Every Brighthive workspace gets a dedicated data warehouse deployed in its own AWS account. Redshift Serverless is the primary warehouse, with Snowflake available via Datapiary for organizations that need it.

Redshift Serverless

Auto-Scaling

Serverless compute scales automatically based on query workload — no capacity planning or cluster management required.

3 Availability Zones

Deployed across 3 AZs for high availability and fault tolerance within each workspace’s dedicated VPC.

Schema-per-Organization

Each organization’s data lives in its own Redshift schema, providing logical isolation within the shared workspace warehouse.

REST API Access

Lambda-backed REST API enables the platform and BrightAgent to execute queries programmatically against your warehouse.

Cross-Account Data Access

Redshift in your workspace account queries organization data stored in separate AWS accounts using cross-account IAM roles:
Workspace Redshift → Assumes OrgDataCatalogRole → Reads Org S3 + Glue Catalog
  • OrgDataCatalogRole is an IAM role in each organization’s account that trusts the workspace’s Redshift role.
  • Redshift Spectrum queries S3 data directly via external tables — no data copying required.
  • Glue Data Catalog provides schema metadata for these external tables.

Redshift Spectrum

Redshift Spectrum enables querying data directly in S3 without loading it into Redshift tables. This is used for:
  • Querying large datasets that don’t need to be materialized in the warehouse.
  • Accessing the latest organization data immediately after upload (via Glue catalog references).

Snowflake (via Datapiary)

For organizations that need Snowflake alongside Redshift, Brighthive provides Snowflake integration through Datapiary:
  • Organizations can sync data from their S3 data lake to Snowflake.
  • Snowflake assumes the OrgDataCatalogRole to access organization S3 data via cross-account IAM.
  • DBT Cloud transformations can run against Snowflake in addition to Redshift.

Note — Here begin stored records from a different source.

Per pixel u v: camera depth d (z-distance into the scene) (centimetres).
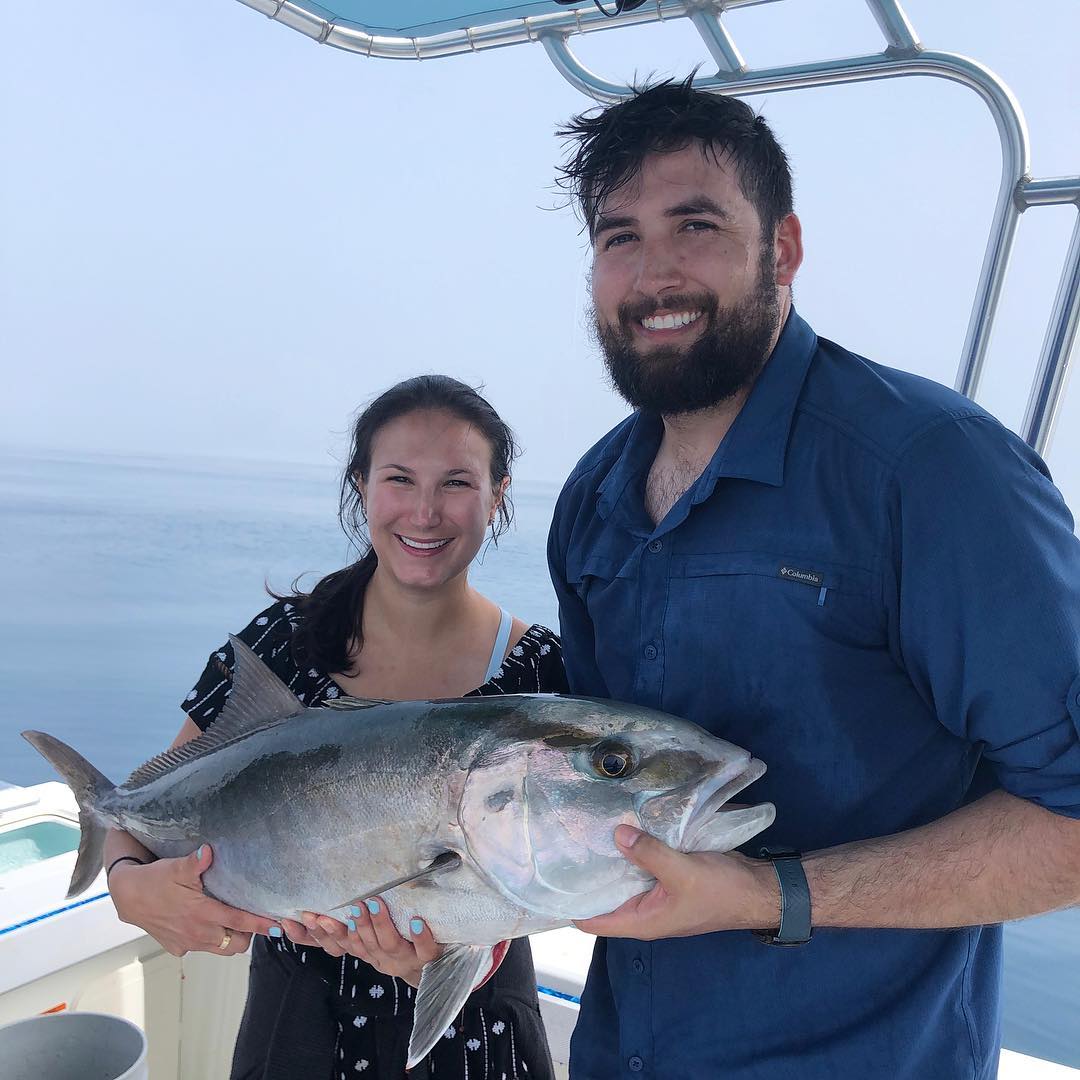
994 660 120
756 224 141
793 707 137
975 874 120
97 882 245
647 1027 148
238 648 173
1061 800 116
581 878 133
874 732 135
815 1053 137
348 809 148
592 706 141
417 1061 139
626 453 161
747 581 138
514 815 136
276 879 155
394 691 195
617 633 157
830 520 134
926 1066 137
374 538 190
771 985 139
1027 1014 548
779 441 139
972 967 142
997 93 222
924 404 132
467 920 142
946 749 138
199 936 167
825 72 231
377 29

How Data Gets Into Your Warehouse

  1. Organization uploads data to their S3 data lake.
  2. Glue crawlers auto-detect the schema and update the Glue Data Catalog.
  3. Redshift Spectrum creates external tables pointing to the organization’s S3 and Glue catalog.
  4. Metadata is synced to Neo4j, making the data discoverable by BrightAgent and the webapp.
  5. Optionally, data is synced to Snowflake for organizations that use it.